TitleCounting Missing Values in a Metabolite-Intensity Data Set for Measuring the Analytical Performance of a Metabolomics Platform
Publication TypeJournal Article
Year of Publication2015
AuthorsHuan, T, Li, L
Date PublishedJAN 20

Metabolomics requires quantitative comparison of individual metabolites present in an entire sample set. Unfortunately, missing intensity values in one or more samples are very common. Because missing values can have a profound influence on metabolomic results, the extent of missing values found in a metabolomic data set should be treated as an important parameter for measuring the analytical performance of a technique.

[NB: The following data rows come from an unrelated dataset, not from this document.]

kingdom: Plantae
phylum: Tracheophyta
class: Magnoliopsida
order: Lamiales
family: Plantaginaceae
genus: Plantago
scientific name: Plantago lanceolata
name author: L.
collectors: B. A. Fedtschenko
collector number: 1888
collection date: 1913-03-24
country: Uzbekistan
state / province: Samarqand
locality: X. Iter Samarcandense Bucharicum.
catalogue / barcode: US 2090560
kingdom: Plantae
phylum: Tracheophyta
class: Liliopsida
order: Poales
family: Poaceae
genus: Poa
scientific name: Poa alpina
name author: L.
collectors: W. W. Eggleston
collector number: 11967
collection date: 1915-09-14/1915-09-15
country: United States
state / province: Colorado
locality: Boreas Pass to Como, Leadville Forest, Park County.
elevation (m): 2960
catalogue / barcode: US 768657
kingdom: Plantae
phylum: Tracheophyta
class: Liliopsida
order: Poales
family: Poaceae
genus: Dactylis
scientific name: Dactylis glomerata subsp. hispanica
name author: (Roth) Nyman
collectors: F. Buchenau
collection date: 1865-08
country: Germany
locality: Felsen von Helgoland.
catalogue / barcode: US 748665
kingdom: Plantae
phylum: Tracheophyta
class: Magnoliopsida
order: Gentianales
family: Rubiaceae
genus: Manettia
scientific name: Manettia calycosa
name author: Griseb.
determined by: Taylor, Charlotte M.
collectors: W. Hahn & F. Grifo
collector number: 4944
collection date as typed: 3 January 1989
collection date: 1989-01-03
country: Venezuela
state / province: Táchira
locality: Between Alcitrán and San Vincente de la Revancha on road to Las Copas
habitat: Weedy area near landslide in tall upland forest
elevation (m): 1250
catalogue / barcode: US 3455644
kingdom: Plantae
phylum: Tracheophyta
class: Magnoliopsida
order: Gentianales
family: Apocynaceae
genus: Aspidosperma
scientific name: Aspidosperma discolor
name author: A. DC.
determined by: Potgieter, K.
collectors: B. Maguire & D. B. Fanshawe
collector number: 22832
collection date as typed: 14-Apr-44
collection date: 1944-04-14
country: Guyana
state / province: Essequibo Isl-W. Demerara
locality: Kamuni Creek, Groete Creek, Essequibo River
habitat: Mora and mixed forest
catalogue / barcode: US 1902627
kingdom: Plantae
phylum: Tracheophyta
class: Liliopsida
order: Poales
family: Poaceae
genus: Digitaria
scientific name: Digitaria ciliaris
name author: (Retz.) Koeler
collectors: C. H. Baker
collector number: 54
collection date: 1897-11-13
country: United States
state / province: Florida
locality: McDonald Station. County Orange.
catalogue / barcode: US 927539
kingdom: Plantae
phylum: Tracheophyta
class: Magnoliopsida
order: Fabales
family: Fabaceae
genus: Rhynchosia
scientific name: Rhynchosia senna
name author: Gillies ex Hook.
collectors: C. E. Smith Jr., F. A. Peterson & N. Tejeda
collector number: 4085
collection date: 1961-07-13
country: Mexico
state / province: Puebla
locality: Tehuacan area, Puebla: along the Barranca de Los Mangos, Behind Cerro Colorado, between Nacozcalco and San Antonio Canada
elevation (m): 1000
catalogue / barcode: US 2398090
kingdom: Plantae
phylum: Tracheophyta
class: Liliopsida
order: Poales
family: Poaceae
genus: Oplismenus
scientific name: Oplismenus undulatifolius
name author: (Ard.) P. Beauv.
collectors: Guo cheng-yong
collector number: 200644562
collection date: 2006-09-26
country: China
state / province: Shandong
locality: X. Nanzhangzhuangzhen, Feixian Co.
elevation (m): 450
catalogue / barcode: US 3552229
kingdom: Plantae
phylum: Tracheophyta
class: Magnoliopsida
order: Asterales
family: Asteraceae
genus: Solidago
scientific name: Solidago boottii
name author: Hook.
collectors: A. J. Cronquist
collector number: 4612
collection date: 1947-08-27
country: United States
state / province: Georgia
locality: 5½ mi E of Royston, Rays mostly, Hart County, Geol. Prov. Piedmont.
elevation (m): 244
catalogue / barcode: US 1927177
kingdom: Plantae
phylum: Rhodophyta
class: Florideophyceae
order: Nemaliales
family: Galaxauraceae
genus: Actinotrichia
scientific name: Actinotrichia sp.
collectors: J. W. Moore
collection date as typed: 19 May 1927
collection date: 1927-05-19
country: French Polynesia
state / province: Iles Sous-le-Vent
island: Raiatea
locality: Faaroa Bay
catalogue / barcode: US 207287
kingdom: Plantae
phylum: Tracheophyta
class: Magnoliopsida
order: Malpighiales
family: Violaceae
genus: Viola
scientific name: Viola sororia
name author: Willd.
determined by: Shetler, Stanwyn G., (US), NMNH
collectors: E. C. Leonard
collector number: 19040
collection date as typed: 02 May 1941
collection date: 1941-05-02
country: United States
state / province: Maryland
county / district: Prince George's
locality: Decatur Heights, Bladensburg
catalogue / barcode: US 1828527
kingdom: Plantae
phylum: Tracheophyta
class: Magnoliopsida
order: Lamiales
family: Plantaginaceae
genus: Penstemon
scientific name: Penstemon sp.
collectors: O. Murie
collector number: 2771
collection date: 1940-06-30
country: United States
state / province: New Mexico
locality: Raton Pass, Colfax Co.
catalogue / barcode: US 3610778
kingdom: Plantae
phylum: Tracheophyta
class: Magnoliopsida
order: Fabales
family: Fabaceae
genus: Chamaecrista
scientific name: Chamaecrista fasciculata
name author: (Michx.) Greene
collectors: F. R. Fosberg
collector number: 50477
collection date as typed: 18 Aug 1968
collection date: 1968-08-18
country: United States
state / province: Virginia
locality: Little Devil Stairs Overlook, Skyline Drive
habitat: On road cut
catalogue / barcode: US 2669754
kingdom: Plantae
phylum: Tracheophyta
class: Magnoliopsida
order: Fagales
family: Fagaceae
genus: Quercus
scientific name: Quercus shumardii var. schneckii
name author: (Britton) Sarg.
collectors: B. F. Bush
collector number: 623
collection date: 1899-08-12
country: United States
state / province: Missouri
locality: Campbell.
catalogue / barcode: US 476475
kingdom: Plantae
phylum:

In this work, we report a study on the scope of missing values and a robust method of filling the missing values in a chemical isotope labeling (CIL) LC-MS metabolomics platform. Unlike conventional LC-MS, CIL LC-MS quantifies the concentration differences of individual metabolites in two comparative samples based on the mass spectral peak intensity ratio of a peak pair from a mixture of differentially labeled samples. We show that this peak-pair feature can be explored as a unique means of extracting metabolite intensity information from raw mass spectra. In our approach, a peak-pair peaking algorithm, IsoMS, is initially used to process the LC-MS data set to generate a CSV file or table that contains metabolite ID and peak ratio information (i.e., metabolite-intensity table). A zero-fill program, freely available from, is developed to automatically find a missing value in the CSV file and go back to the raw LC-MS data to find the peak pair and, then, calculate the intensity ratio and enter the ratio value into the table. Most of the missing values are found to be low abundance peak pairs. We demonstrate the performance of this method in analyzing an experimental and technical replicate data set of human urine metabolome. Furthermore, we propose a standardized approach of counting missing values in a replicate data set as a way of gauging the extent of missing values in a metabolomics platform. Finally, we illustrate that applying the zero-fill program, in conjunction with dansylation CIL LC-MS, can lead to a marked improvement in finding significant metabolites that differentiate bladder cancer patients and their controls in a metabolomics study of 109 subjects.